Having secured the public sector for a long time doesn't mean that it will last, especially as social forces are pushing for change. Those pushing back against the police unions (and unions in general) will include the black community (which ironically make up the bulk of union members nationwide, especially in the public sector), public-interested citizens, who object to the special interest focus of unions, ideological conservatives (of course) who object to unions as a matter of principle, and all those who see the essential unfairness of police brutality against black citizens.

 

Whoa! That's a lot of people, with influence to shake things up. Those taking a progressive position on the BLM movement: Big Business, Big Culture, much of the Democratic Party, and a significant amount of the general populace. For the union movement to do too little now to to pressure police unions to reformulate to support BML will undermine even more. 

 

This is a good time for the union movement to become reflective.

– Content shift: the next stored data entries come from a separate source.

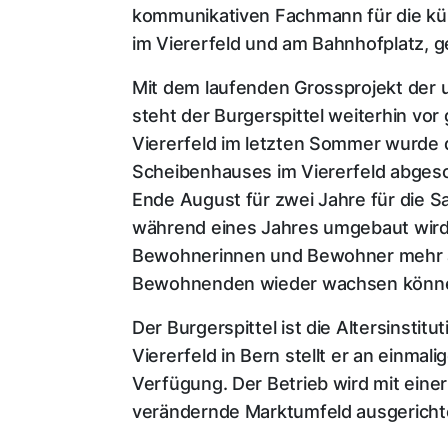
kommunikativen Fachmann für die künf
im Viererfeld und am Bahnhofplatz, 
Mit dem laufenden Grossprojekt der 
steht der Burgerspittel weiterhin v
Viererfeld im letzten Sommer wurde 
Scheibenhauses im Viererfeld abgesc
Ende August für zwei Jahre für die S
während eines Jahres umgebaut wird
Bewohnerinnen und Bewohner mehr a
Bewohnenden wieder wachsen könn
Der Burgerspittel ist die Altersinst
Viererfeld in Bern stellt er an einma
Verfügung. Der Betrieb wird mit ein
verändernde Marktumfeld ausgericht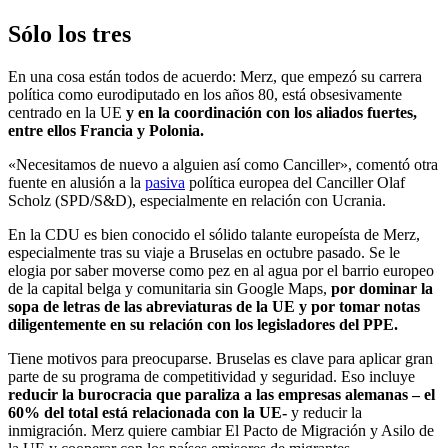
Sólo los tres
En una cosa están todos de acuerdo: Merz, que empezó su carrera
política como eurodiputado en los años 80, está obsesivamente
centrado en la UE
y en la coordinación con los aliados fuertes,
entre ellos Francia y Polonia.
«Necesitamos de nuevo a alguien así como Canciller», comentó otra
fuente en alusión a la
pasiva
política europea del Canciller Olaf
Scholz (SPD/S&D), especialmente en relación con Ucrania.
En la CDU es bien conocido el sólido talante europeísta de Merz,
especialmente tras su viaje a Bruselas en octubre pasado. Se le
elogia por saber moverse como pez en al agua por el barrio europeo
de la capital belga y comunitaria sin Google Maps,
por dominar la
sopa de letras de las abreviaturas de la UE y por tomar notas
diligentemente en su relación con los legisladores del PPE.
Tiene motivos para preocuparse. Bruselas es clave para aplicar gran
parte de su programa de competitividad y seguridad. Eso incluye
reducir la burocracia que paraliza a las empresas alemanas – el
60% del total está relacionada con la UE-
y reducir la
inmigración. Merz quiere cambiar El Pacto de Migración y Asilo de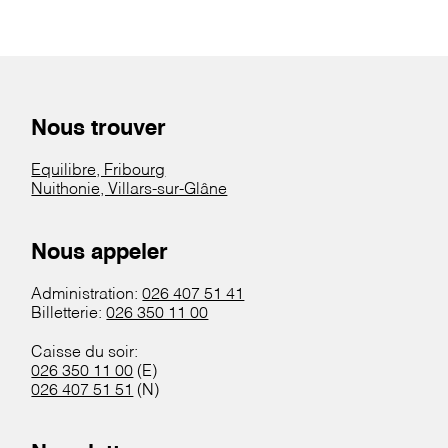
Nous trouver
Equilibre, Fribourg
Nuithonie, Villars-sur-Glâne
Nous appeler
Administration:
026 407 51 41
Billetterie:
026 350 11 00
Caisse du soir:
026 350 11 00
(E)
026 407 51 51
(N)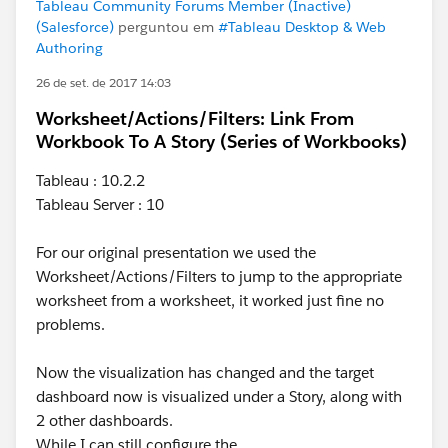
Tableau Community Forums Member (Inactive)
(Salesforce)
perguntou em
#Tableau Desktop & Web
Authoring
26 de set. de 2017 14:03
Worksheet/Actions/Filters: Link From
Workbook To A Story (Series of Workbooks)
Tableau : 10.2.2
Tableau Server : 10
For our original presentation we used the
Worksheet/Actions/Filters to jump to the appropriate
worksheet from a worksheet, it worked just fine no
problems.
Now the visualization has changed and the target
dashboard now is visualized under a Story, along with
2 other dashboards.
While I can still configure the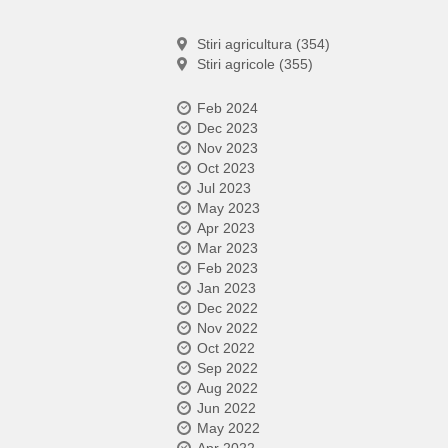
Stiri agricultura (354)
Stiri agricole (355)
Feb 2024
Dec 2023
Nov 2023
Oct 2023
Jul 2023
May 2023
Apr 2023
Mar 2023
Feb 2023
Jan 2023
Dec 2022
Nov 2022
Oct 2022
Sep 2022
Aug 2022
Jun 2022
May 2022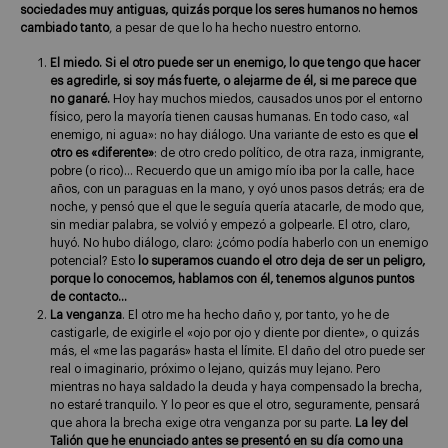
sociedades muy antiguas, quizás porque los seres humanos no hemos
cambiado tanto
, a pesar de que lo ha hecho nuestro entorno.
El miedo. Si el otro puede ser un enemigo, lo que tengo que hacer
es agredirle, si soy más fuerte, o alejarme de él, si me parece que
no ganaré.
Hoy hay muchos miedos, causados unos por el entorno
físico, pero la mayoría tienen causas humanas. En todo caso, «al
enemigo, ni agua»: no hay diálogo. Una variante de esto es que
el
otro es «diferente»
: de otro credo político, de otra raza, inmigrante,
pobre (o rico)… Recuerdo que un amigo mío iba por la calle, hace
años, con un paraguas en la mano, y oyó unos pasos detrás; era de
noche, y pensó que el que le seguía quería atacarle, de modo que,
sin mediar palabra, se volvió y empezó a golpearle. El otro, claro,
huyó. No hubo diálogo, claro: ¿cómo podía haberlo con un enemigo
potencial? Esto
lo superamos cuando el otro deja de ser un peligro,
porque lo conocemos, hablamos con él, tenemos algunos puntos
de contacto…
La venganza
. El otro me ha hecho daño y, por tanto, yo he de
castigarle, de exigirle el «ojo por ojo y diente por diente», o quizás
más, el «me las pagarás» hasta el límite. El daño del otro puede ser
real o imaginario, próximo o lejano, quizás muy lejano. Pero
mientras no haya saldado la deuda y haya compensado la brecha,
no estaré tranquilo. Y lo peor es que el otro, seguramente, pensará
que ahora la brecha exige otra venganza por su parte.
La ley del
Talión que he enunciado antes se presentó en su día como una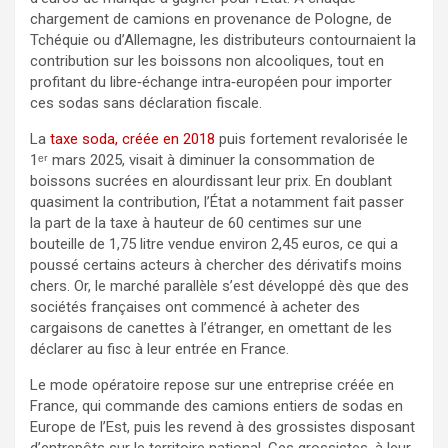
chargement de camions en provenance de Pologne, de
Tchéquie ou d’Allemagne, les distributeurs contournaient la
contribution sur les boissons non alcooliques, tout en
profitant du libre‑échange intra‑européen pour importer
ces sodas sans déclaration fiscale.
La
taxe soda, créée en 2018
puis fortement revalorisée le
1ᵉʳ mars 2025, visait à diminuer la consommation de
boissons sucrées en alourdissant leur prix. En doublant
quasiment la contribution, l’État a notamment fait passer
la part de la taxe à hauteur de 60 centimes sur une
bouteille de 1,75 litre vendue environ 2,45 euros, ce qui a
poussé certains acteurs à chercher des dérivatifs moins
chers. Or, le marché parallèle s’est développé dès que des
sociétés françaises ont commencé à acheter des
cargaisons de canettes à l’étranger, en omettant de les
déclarer au fisc à leur entrée en France.
Le mode opératoire repose sur une entreprise créée en
France, qui commande des camions entiers de sodas en
Europe de l’Est, puis les revend à des grossistes disposant
d’entrepôts sur le territoire national. Ces grossistes, à leur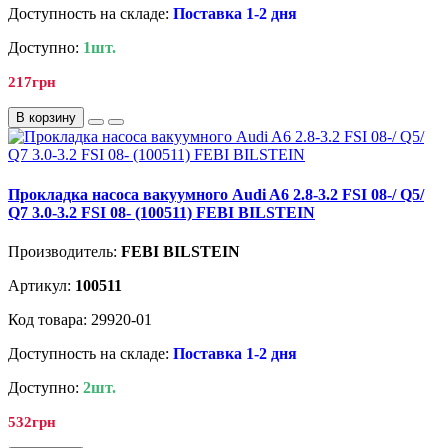
Доступность на складе:
Поставка 1-2 дня
Доступно:
1шт.
217грн
В корзину
Прокладка насоса вакуумного Audi A6 2.8-3.2 FSI 08-/ Q5/
Q7 3.0-3.2 FSI 08- (100511) FEBI BILSTEIN
Производитель:
FEBI BILSTEIN
Артикул:
100511
Код товара: 29920-01
Доступность на складе:
Поставка 1-2 дня
Доступно:
2шт.
532грн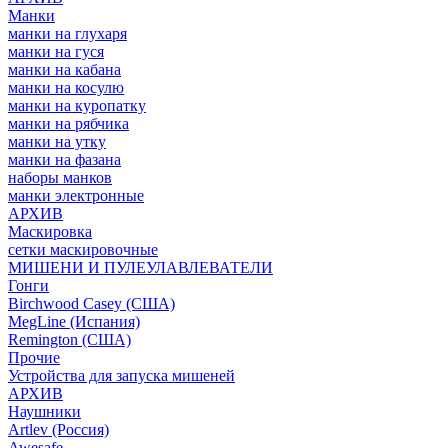
Манки
манки на глухаря
манки на гуся
манки на кабана
манки на косулю
манки на куропатку
манки на рябчика
манки на утку
манки на фазана
наборы манков
манки электронные
АРХИВ
Маскировка
сетки маскировочные
МИШЕНИ И ПУЛЕУЛАВЛЕВАТЕЛИ
Гонги
Birchwood Casey (США)
MegLine (Испания)
Remington (США)
Прочие
Устройства для запуска мишеней
АРХИВ
Наушники
Artlev (Россия)
Awesafe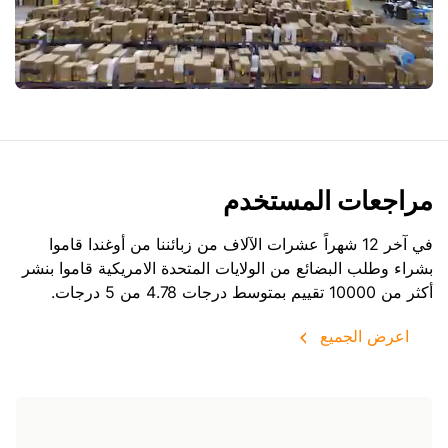
مراجعات المستخدم
في آخر 12 شهراً عشرات الآلاف من زبائننا من أوغندا قاموا
بشراء وطلب البضائع من
الولايات المتحدة الامريكية
قاموا بنشر
أكثر من 10000 تقييم بمتوسط درجات 4.78 من 5 درجات.
اعرض الجميع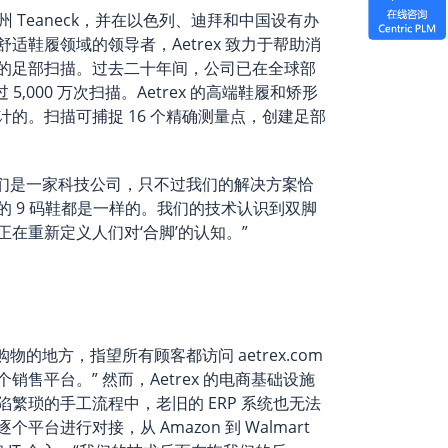
泽西州 Teaneck，并在以色列、迪拜和中国设有办
鞋履领域的领导者，Aetrex 致力于帮助消
的足部扫描。过去二十年间，公司已在全球部
 5,000 万次扫描。Aetrex 的高端鞋履和矫形
的。扫描可捕捉 16 个精确测量点，创建足部
，我们是一家科技公司，只不过我们的解决方案恰
 9 码鞋都是一样的。我们的技术认识到双脚
在重新定义人们对‘合脚’的认知。”
购物的地方，指望所有顾客都访问 aetrex.com
售平台。” 然而，Aetrex 的电商基础设施
繁琐的手工流程中，老旧的 ERP 系统也无法
台进行对接，从 Amazon 到 Walmart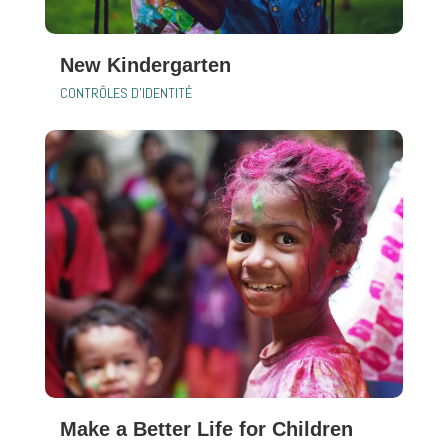
New Kindergarten
CONTRÔLES D'IDENTITÉ
Make a Better Life for Children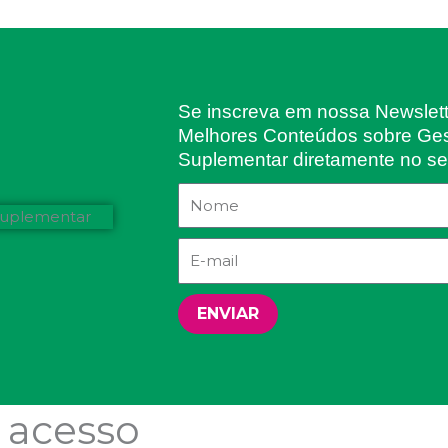
Se inscreva em nossa Newslet
Melhores Conteúdos sobre Ge
Suplementar diretamente no se
ENVIAR
 acesso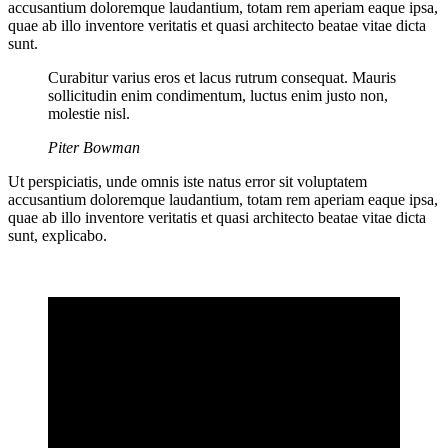
accusantium doloremque laudantium, totam rem aperiam eaque ipsa,
quae ab illo inventore veritatis et quasi architecto beatae vitae dicta
sunt.
Curabitur varius eros et lacus rutrum consequat. Mauris
sollicitudin enim condimentum, luctus enim justo non,
molestie nisl.
Piter Bowman
Ut perspiciatis, unde omnis iste natus error sit voluptatem
accusantium doloremque laudantium, totam rem aperiam eaque ipsa,
quae ab illo inventore veritatis et quasi architecto beatae vitae dicta
sunt, explicabo.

Not only should they be joining the chorus of the BLM, they should be revisiting the entire social profile of unions generally.

 

Here's what a reformulated union movement needs to do now:

 

1. Stop acting as a special interest. The general public, left and right of the political spectrum, are sick to death of special interest groups. The union movement needs to reinvigorate the progressive, humanistic general interest stance of the 40’s-50’s, speaking for all workers and all Americans. 

 

2. Create a template increasing professionalism and regulating internal governance and operations to eliminate corruption and the "fiefdom" elements of some local unions.

 

3. Maintain a fairness standard with management. This means bargaining compensation packages with a sort of general interest perspective. Public sector unions, for example should balance their specific labor interests with those of the taxpayers and citizens. They should not overreach for goodies even if they can get away with compliant government negotiators.

 

4. Develop new public relations campaigns to educate the public about the reformulation. It needs new members, supporters, and, especially, new friends.